A judge set bail that day at $200,000 monetary, meaning the suspect, Latif Williams, 17, had to plunk down a 10% deposit of $20,000 to get out of jail.
The cops did their job. But then it was the duty of the D.A.’s office under Larry Krasner to prosecute the case. What happened next helps explain why Philadelphia today has already set an all-time record of 510 murders, with a whole month left to go in 2021.
Here’s what happened next:
On Aug. 20, less than a week after his arrest, Municipal Court Joffie Pittman lowered the bail for Williams to $200,000 unsecured, meaning the defendant had to post no money at all to stay out of jail, but the judge also ordered Williams to be held under house arrest.
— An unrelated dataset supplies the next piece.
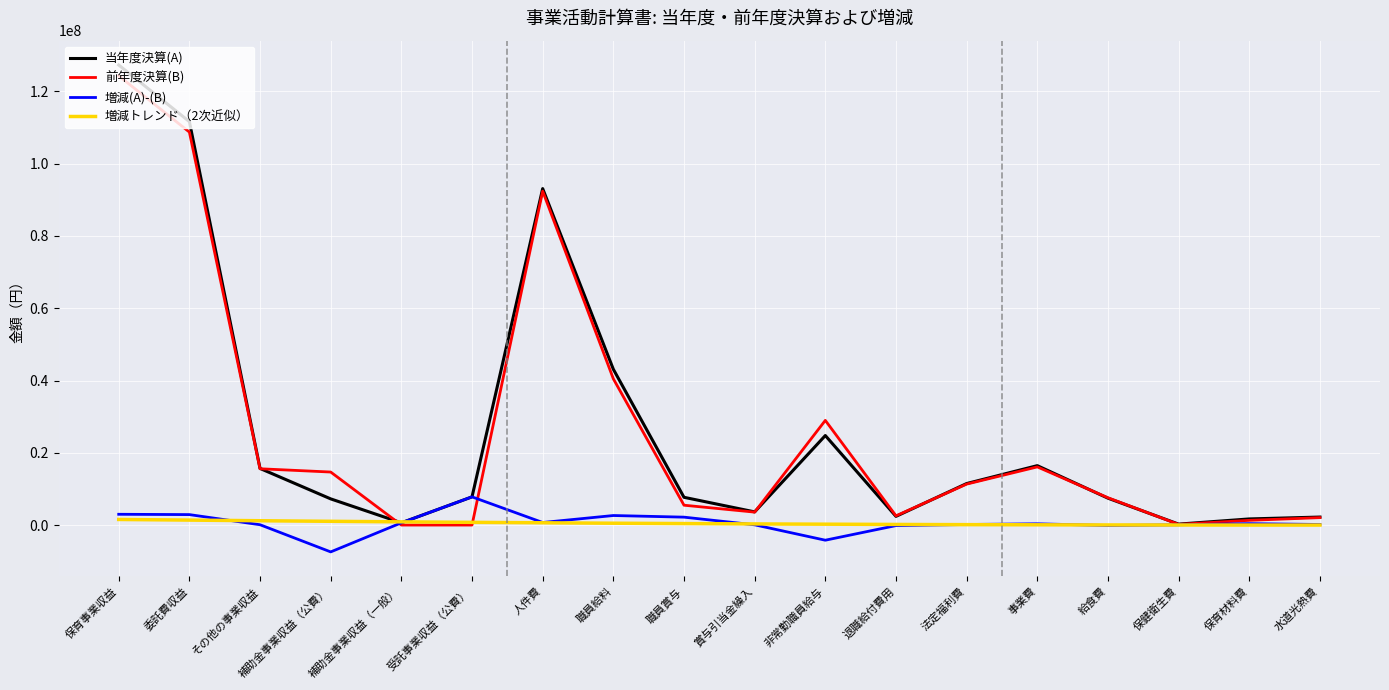

Is the value of 当年度決算(A) at 保育材料費 greater than the value of 増減(A)-(B) at その他の事業収益?

Yes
The D.A. filed no appeal. On Sept. 16th, Judge Charles Hayden granted the D.A.’s request for a continuance after a “victim/witness failed to appear” in court, according to the Municipal Court docket.
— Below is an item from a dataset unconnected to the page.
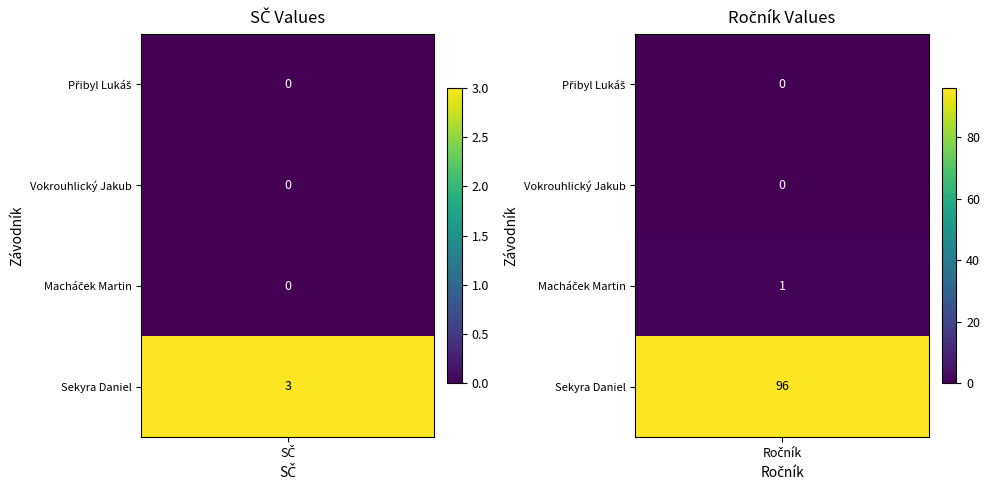

What value does the Sekyra Daniel series have at SČ, to the nearest 5?

5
On Sept. 30th, only the second listing for the preliminary hearing in the case, Judge Martin Coleman granted the D.A.’s motion to withdraw all eight charges against Williams, and he was a free man.
Here’s what happened next, predictably. Less than two months later, Williams tried to pull off another carjacking. This time the victim, 20-year-old student Sam Collington, fought back. Williams responded by shooting him twice in the chest. Collington died soon thereafter.
Williams is only 17, but has quite a criminal history:
Williams’s first arrest dates back to November 2017, the month he turned 13, for robbing a college student on the Temple campus of a cell phone, in addition to assaulting her.
Although he was arrested for that robbery, there is no record of the resolution of that case, which may be due to the youth of Williams.
On July 20, 2019, Williams was locked up for selling drugs. On Aug. 21, 2020, the D.A.’s office under Larry Krasner withdrew the charges against him.
On May 31, 2020, during the George Floyd riots, Williams was arrested for burglary, rioting and looting. According to the police, Williams kicked a police car window out and spit on the cops.
On Sept. 18, 2020, the D.A.’s office under Larry Krasner withdrew all those charges against Williams.
On Nov. 6, 2020, Williams was arrested for selling drugs. On Sept. 10, 2021, the D.A.’s office under Larry Krasner withdrew those charges.
Cipriano goes on to present a partial list of the many victims who have been murdered by armed and dangerous criminals turned loose by the D.A.’s office under Larry Krasner. Cipriano provides a more complete list here.
There’s a twist to the Williams case. His murder victim was, according to a friend, a “devout Marxist” who “would not want his death to be used to push any sort of right-wing pro-police agenda such as stop and frisk.”
How about prosecuting repeat criminal offenders? Is that a “right-wing pro-police” agenda item?
I don’t know the victim, but I suspect that, Marxist or not, he might want thugs like Williams to be prosecuted before they commit murder. It’s bad enough to be mugged by reality without being murdered by it.
The victim’s mother doesn’t seem to favor leniency in this case. She says she will “do everything to make sure that there is Justice For Sam.”
Unfortunately, it’s too late for that now. Justice for Sam, and for the citizens of Philadelphia, would have entailed prosecuting Williams for his prior offenses and doing everything reasonably possible to keep him off the streets.
But that’s not what Larry Krasner is about. He’s about “reimagining” the role of prosecutors. The role he imagines is dangerously close to that of defense lawyers.